→ **Tasks**
#1 Answer these questions from the text on San Francisco museums.
(a) Up to what age are children admitted free to the Museum of the African Diaspora?
(b) Where is the Exploratorium's new location?
(c) What year does the first cable car on display at the Cable Car Museum date from?
#2 Reproduce the passage from the text on San Francisco museums word for word, starting at "The Wells Fargo" and ending at "aboard. Always free.".

→ **Provided text**

While there’s some usually pretty serious business going on down below, the rooftop above Moscone Center South on Howard Street is the perfect setting for a lighthearted escape. There’s a playground, carousel, ice skating rink and bowling alley. The western corner is anchored by Zeum, a multimedia arts and technology museum where kids and families can explore creativity through hands-on programs such as clay animation, video production and more. It’s free for tots two and under.
The face of a child, composed of more than 2,000 photographs submitted from individuals around the world, beckons at the Museum of the African Diaspora (MoAD) located at Third and Mission streets. MoAD is a collector of stories and through the coupling of art, culture and technology it is telling the story of the African Diaspora. History comes alive with “first person” narratives, storytelling and poetry events, and living history presentations. MoAD is free for children 12 and under.
Located on the same block of Mission Street, the Cartoon Art Museum, the only one of its kind on the West Coast, displays rotating exhibitions of art from comic books, animated movies, magazines, advertisements and newspapers as well as sculpture and video, with works dating from the 1730s to the present. The museum exhibits range from a children’s gallery and caricatures to editorial cartoons, the avant-garde and underground comics. The first Tuesday of every month is “pay what you wish day.”
At its new location along the waterfront at Pier 15, the Exploratorium is a playground for ideas. In the vanguard of the movement of the “museum as an educational center,” the Exploratorium offers hundreds of interactive exhibits in the areas of science, art and human perception. Admission is free on 5 select days each year.
The Wells Fargo History Museum in the heart of San Francisco’s Financial District takes visitors back to the Gold Rush era with its displays of gold nuggets, rare artifacts, interactive exhibits and a stagecoach that visitors can hop aboard. Always free.
The one-of-a-kind San Francisco Cable Car Museum deserves special attention. In the historic Cable Car Barn & Powerhouse, the site where the cable system has operated since 1907, visitors can view the actual cable winding machinery as it reels 11 miles of steel at a steady pace of nine-and-a-half miles per hour. Antique cable cars are also on display, including the first one dating from 1873. Always free. It only takes $5 to ride a cable car, the only moving national historic landmark in America, to the museum via the Powell-Hyde or Powell-Mason lines.

→ **Source information**
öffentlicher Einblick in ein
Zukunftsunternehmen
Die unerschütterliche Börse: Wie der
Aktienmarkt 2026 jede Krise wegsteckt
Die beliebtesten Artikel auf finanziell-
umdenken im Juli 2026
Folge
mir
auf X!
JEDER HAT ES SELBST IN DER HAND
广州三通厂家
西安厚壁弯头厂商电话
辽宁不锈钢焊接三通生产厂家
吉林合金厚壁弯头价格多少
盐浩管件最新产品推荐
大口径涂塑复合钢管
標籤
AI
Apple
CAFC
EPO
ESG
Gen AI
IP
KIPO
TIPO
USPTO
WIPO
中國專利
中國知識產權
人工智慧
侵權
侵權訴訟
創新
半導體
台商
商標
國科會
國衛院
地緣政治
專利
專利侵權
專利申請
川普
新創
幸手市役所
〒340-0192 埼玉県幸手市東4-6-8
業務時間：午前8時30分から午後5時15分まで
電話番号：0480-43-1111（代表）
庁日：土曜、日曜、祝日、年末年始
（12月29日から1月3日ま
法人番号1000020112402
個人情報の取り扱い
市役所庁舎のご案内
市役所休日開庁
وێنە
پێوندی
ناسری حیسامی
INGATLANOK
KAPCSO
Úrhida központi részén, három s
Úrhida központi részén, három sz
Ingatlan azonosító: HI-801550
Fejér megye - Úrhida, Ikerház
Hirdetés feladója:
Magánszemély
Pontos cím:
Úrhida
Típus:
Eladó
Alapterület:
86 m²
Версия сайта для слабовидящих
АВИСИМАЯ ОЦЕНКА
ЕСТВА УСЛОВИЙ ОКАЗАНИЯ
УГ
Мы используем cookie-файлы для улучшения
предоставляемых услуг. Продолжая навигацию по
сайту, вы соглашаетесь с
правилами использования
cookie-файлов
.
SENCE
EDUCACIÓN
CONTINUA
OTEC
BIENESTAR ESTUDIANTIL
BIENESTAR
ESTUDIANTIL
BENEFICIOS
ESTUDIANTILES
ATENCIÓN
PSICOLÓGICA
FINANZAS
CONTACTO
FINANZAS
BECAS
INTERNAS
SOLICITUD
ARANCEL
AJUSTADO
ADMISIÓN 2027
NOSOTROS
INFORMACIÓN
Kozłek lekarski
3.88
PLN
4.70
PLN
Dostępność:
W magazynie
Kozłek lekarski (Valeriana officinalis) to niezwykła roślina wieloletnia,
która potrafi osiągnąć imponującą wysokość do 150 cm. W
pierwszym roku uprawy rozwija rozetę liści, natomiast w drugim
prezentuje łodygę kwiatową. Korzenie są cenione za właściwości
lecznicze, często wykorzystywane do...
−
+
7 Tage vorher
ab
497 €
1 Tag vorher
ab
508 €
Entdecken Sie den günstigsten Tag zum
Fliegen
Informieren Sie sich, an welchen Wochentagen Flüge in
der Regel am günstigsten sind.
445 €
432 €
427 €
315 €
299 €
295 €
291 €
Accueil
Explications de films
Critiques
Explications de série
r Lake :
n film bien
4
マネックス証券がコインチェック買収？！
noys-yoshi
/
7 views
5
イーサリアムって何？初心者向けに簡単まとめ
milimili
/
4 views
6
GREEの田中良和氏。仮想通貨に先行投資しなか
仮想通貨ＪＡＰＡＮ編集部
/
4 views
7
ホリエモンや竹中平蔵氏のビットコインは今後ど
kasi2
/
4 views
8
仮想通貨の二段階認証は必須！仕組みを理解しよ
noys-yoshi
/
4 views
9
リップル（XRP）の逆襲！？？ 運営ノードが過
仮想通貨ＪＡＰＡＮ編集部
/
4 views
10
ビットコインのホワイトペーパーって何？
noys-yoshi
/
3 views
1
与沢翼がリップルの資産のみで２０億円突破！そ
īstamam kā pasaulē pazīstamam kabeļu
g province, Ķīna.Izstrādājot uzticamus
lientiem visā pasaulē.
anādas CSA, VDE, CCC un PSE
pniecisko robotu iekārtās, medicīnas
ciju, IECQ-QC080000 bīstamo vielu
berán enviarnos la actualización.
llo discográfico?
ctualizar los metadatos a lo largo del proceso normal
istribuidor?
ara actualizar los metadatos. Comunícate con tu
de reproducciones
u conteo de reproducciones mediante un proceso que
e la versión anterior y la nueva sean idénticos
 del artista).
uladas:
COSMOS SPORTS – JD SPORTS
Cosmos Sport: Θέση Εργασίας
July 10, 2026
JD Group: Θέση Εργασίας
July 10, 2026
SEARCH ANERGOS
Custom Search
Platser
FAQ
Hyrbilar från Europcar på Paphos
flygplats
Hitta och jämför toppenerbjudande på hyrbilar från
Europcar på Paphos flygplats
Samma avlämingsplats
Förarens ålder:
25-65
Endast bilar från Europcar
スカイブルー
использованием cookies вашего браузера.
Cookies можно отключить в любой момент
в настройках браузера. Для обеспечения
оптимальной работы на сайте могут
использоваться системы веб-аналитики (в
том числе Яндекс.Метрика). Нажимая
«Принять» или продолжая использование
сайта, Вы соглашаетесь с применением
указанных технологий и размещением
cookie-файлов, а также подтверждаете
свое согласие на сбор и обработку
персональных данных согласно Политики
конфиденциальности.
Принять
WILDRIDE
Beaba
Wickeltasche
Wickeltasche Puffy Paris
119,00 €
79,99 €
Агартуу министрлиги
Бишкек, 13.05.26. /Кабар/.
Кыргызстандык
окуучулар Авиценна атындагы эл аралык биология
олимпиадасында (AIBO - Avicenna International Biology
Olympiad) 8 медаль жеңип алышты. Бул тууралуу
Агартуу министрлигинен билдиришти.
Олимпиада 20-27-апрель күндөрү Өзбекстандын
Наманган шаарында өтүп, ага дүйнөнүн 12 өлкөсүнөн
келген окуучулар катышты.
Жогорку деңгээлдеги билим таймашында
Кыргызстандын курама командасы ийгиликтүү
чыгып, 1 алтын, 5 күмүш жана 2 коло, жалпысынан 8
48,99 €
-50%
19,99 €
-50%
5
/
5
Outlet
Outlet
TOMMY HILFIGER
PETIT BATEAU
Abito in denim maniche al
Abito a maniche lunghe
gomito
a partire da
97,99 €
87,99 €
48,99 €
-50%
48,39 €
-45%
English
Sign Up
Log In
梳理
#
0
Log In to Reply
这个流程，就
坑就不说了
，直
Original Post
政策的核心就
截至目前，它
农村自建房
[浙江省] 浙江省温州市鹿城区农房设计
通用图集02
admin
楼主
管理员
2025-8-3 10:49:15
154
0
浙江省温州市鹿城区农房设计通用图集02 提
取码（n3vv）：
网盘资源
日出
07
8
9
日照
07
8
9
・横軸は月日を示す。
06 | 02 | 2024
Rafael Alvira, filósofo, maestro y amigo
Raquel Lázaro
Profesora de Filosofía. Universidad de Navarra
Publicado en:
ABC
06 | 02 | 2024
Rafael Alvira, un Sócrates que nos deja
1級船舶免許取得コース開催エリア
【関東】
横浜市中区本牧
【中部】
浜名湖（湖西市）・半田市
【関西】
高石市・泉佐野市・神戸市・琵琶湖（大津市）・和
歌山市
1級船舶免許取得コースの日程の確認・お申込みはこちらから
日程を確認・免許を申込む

→ **Task-by-task results**
#1
(a) Children 12 and under are admitted free.
(b) It is along the waterfront at Pier 15.
(c) It dates from 1873.

#2
The Wells Fargo History Museum in the heart of San Francisco’s Financial District takes visitors back to the Gold Rush era with its displays of gold nuggets, rare artifacts, interactive exhibits and a stagecoach that visitors can hop aboard. Always free.